### Passage provided:
_ _ _ _ _

The New York Times on Sunday is a three-pound box of chocolates.
The Wood River Sunbeam is a lemon drop.
The two newspapers are as different as night and day, but I look forward to them equally each weekend because of where they take me.
The Times boasts that it delivers the world, and it does: Last Sunday's A section included stories about whites battling to keep their farms in Zimbabwe and the sport of dogfighting in Afghanistan. Travel featured Java. Sunday Styles' "On the Street" took me to 57th Street in New York for a gander at the holiday windows and fashions.
So much to love. My faves are the obituaries, the Book Review section, Vows, the Op-Ed pages, Deborah Solomon's one- page Q&A's with trendsetters and big thinkers, the recipes I'll never make for exotic cocktails with Cointreau and appetizers with escargot.
Snooty full-page fashion ads from Bergdorf and Louis Vuitton and Chanel. They also take me places I can't go.
Likewise with The Sunbeam.
The 'Beam serves a rural community of about 9,000 in central Nebraska. I spent summers there as a child on a farm my ancestors homesteaded. For more than 100 years the weekly paper has kept folks up to date on weddings, births, deaths, crop reports, sheriff's calls, the bloodmobile schedule, cards of thanks, town council meeting minutes, weekly lunch menus at the senior center and the elementary school. Lots of coverage of the Wood River High Eagle grapplers and cagers. Who's completed basic training. Church circle reports.

_ _ _ _ _

### Records shown:
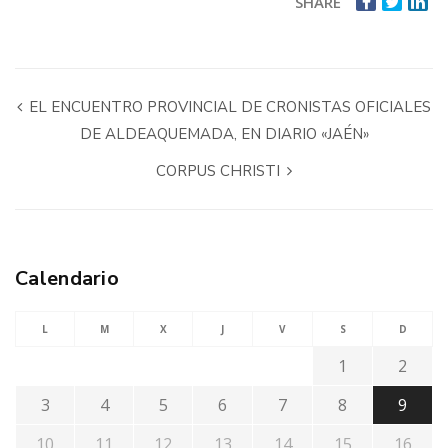
SHARE
EL ENCUENTRO PROVINCIAL DE CRONISTAS OFICIALES
DE ALDEAQUEMADA, EN DIARIO «JAÉN»
CORPUS CHRISTI
Calendario
L
M
X
J
V
S
D
1
2
3
4
5
6
7
8
9
10
11
12
13
14
15
16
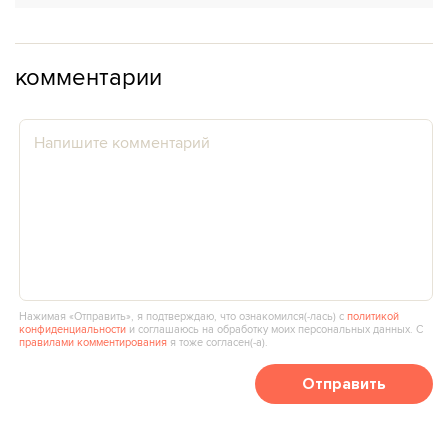
комментарии
Нажимая «Отправить», я подтверждаю, что ознакомился(‑лась) с
политикой
конфиденциальности
и соглашаюсь на обработку моих персональных данных. С
правилами комментирования
я тоже согласен(‑а).
Отправить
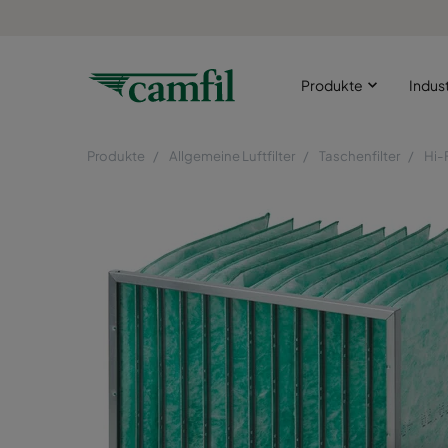
Produkte
Indus
Produkte
Allgemeine Luftfilter
Taschenfilter
Hi-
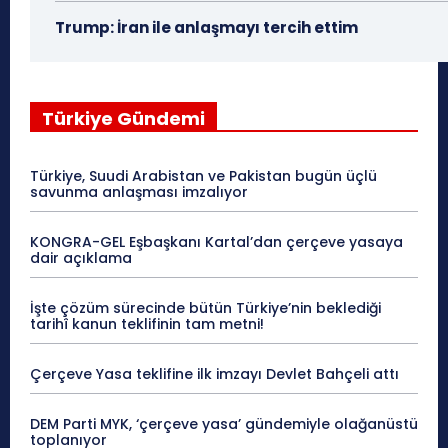
Trump: İran ile anlaşmayı tercih ettim
Türkiye Gündemi
Türkiye, Suudi Arabistan ve Pakistan bugün üçlü
savunma anlaşması imzalıyor
KONGRA-GEL Eşbaşkanı Kartal’dan çerçeve yasaya
dair açıklama
İşte çözüm sürecinde bütün Türkiye’nin beklediği
tarihî kanun teklifinin tam metni!
Çerçeve Yasa teklifine ilk imzayı Devlet Bahçeli attı
DEM Parti MYK, ‘çerçeve yasa’ gündemiyle olağanüstü
toplanıyor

_ _ _ _ _

### Problem to work on:
Copy the newspapers passage starting at "So much to love." and ending at "appetizers with escargot.", changing "obituaries" to "crossword puzzles".

### Response for this exercise:
So much to love. My faves are the crossword puzzles, the Book Review section, Vows, the Op-Ed pages, Deborah Solomon's one- page Q&A's with trendsetters and big thinkers, the recipes I'll never make for exotic cocktails with Cointreau and appetizers with escargot.